Lying face to face on the couch, perhaps our legs outstretched, our feet touching, our calves just grazing each other. The experience we’re involved in is intimate, emotional. Sex isn’t the goal. We’re just … into each other … seeing into each other, understanding, listening, connecting.

Connection is a human need.

And it’s rare. Maybe it’s always been rare, locked behind social stigmas, concerns about being back-stabbed, betrayed, worried about what things mutual friends might think, or assume or gossip about.

Intimacy is also tied up with monogamy, and it’s too often been the case that if we’re in a committed relationship, all of our deeper emotional needs are put on our partner. “Emotional cheating” became almost as big a reason for jealousy as an affair.

I believe deep down that it doesn’t have to be that way. I know that it takes a high level of emotional maturity (some call it Emotional I.Q.) to share intimacy without our sexual instincts, programming, hormones, or social conditioning sabotaging our relationships. But I also believe the rise of anxiety and depression in today’s world is significant, and suggest that a major reason behind it is our lack of true connection with others … plural.

I’m not referring to connecting over messenger or having digital face time with others. I believe an academic study could easily be done that would correlate social media with social anxiety.

There are real-life interpersonal groups based on the art of connection. I have been leading one of them in the city where I live for several years. Covid, of course, has hampered the group’s ability to connect, but even so, I have stuck to my principles and not brought the group online.

I believe it’s just not the same. And in that way, it’s very similar to erotica. Yes, I enjoy the vicarious gratification of watching other couples, pending I’m there. But of course I’m not there, and neither is the je ne sais quoi of sex.
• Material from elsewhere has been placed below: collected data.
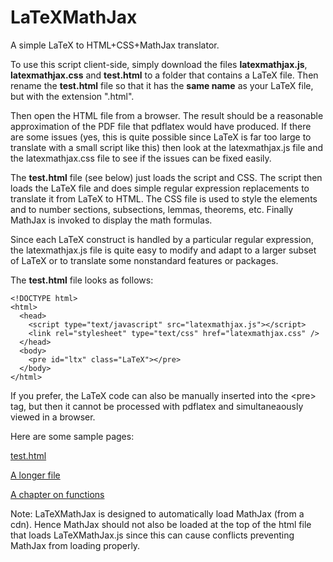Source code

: LaTeXMathJax
============

A simple LaTeX to HTML+CSS+MathJax translator.

To use this script client-side, simply download the files 
**latexmathjax.js**, **latexmathjax.css** and **test.html** to a folder 
that contains a LaTeX file. Then rename the **test.html** file
so that it has the **same name** as your LaTeX file, but with the 
extension ".html".

Then open the HTML file from a browser. The result should be a reasonable
approximation of the PDF file that pdflatex would have produced. If
there are some issues (yes, this is quite possible since LaTeX is far
too large to translate with a small script like this) then look at the
latexmathjax.js file and the latexmathjax.css file to see if the
issues can be fixed easily.

The **test.html** file (see below) just loads the script and CSS. The
script then loads the LaTeX file and does simple regular expression
replacements to translate it from LaTeX to HTML. The CSS file is used
to style the elements and to number sections, subsections, lemmas,
theorems, etc.  Finally MathJax is invoked to display the math
formulas.

Since each LaTeX construct is handled by a particular regular expression,
the latexmathjax.js file is quite easy to modify and adapt to a larger
subset of LaTeX or to translate some nonstandard features or packages.

The **test.html** file looks as follows:

    <!DOCTYPE html>
    <html>
      <head>
        <script type="text/javascript" src="latexmathjax.js"></script>
        <link rel="stylesheet" type="text/css" href="latexmathjax.css" />
      </head>
      <body>
        <pre id="ltx" class="LaTeX"></pre>
      </body>
    </html>

If you prefer, the LaTeX code can also be manually inserted into the
&lt;pre> tag, but then it cannot be processed with pdflatex and
simultaneaously viewed in a browser.

Here are some sample pages:

[test.html](http://math.chapman.edu/~jipsen/latexmathjax/test.html)

[A longer file](http://math.chapman.edu/~jipsen/latexmathjax/index.html)

[A chapter on functions](http://math.chapman.edu/~jipsen/calculus/1.0/)


Note: LaTeXMathJax is designed to automatically load MathJax (from a cdn). Hence MathJax should not also be loaded at the top of the html file that loads LaTeXMathJax.js since this can cause conflicts preventing MathJax from loading properly.
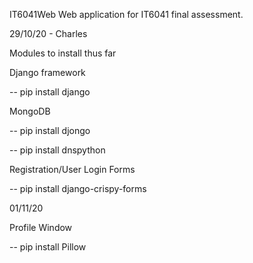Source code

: 
IT6041Web
Web application for IT6041 final assessment.

29/10/20 - Charles

Modules to install thus far

Django framework

-- pip install django

MongoDB

-- pip install djongo

-- pip install dnspython


Registration/User Login Forms

-- pip install django-crispy-forms


01/11/20 

Profile Window

-- pip install Pillow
In today’s world, there are even sex robots now. I will refrain from making a judgment on that technology. It’s too far off-topic to address here. I will only say this: it might replace the physical act of sex ~  je ne sais quoi notwithstanding ~ but how could it ever replace intimacy?
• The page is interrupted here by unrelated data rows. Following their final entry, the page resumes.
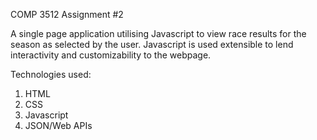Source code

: COMP 3512 Assignment #2

A single page application utilising Javascript to view race results for the season as selected by the user.
Javascript is used extensible to lend interactivity and customizability to the webpage.

Technologies used:
1. HTML
2. CSS
3. Javascript
4. JSON/Web APIs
We are healthiest when we embrace each other and eschew the taboo of intimacy which locks it behind the walls of sex and emotional cheating, and certainly not imprison it behind the walls of technology. In drama, “breaking the fourth wall” means connecting directly with the audience. Is technology the fifth wall in the modern world? Just another barrier from connection?

I learned how to lead the Art of Connection group I founded from an organization called Authentic Relating. Authentic Relating is an international group that, legend has it, was born at Burning Man. I have mixed feelings about some of the things I have heard second-hand about Burning Man, including heavy drug use and orgies. There’s also wonderful stories of real heart-warming connection with strangers in the desert most of whom will never see each other again. Wonderful as that may be, intimacy with strangers, that sounds like a one-night stand to me. What I mean is really, deeply connecting with others. I guess I mean emotional commitment ~ plural. Isn’t that closer to how small tribes once lived?

A final point: my background is actually a somewhat sexually conservative one. When I accidentally found myself in a sub-culture in Ashland, Oregon that held a 2-week long retreat in the woods misrepresenting itself as a connection and healing retreat. I ran away, screaming. What I had accidentally stumbled on was a Dionysian orgy in the woods. What I saw there led me to further realize that our society too often uses sex as nothing more than a proxy for intimacy.

It seems we are afraid of true connection. Maybe we have valid reasons. Neverthless, there is an epidemic of anemia for intimacy. And as digital technologies mediate our interactions more and more, and we retreat further behind our Digital Walls, I believe ~ maybe I fear ~ that many of us are missing the je ne sais quoi of being human: connection with other people in real life.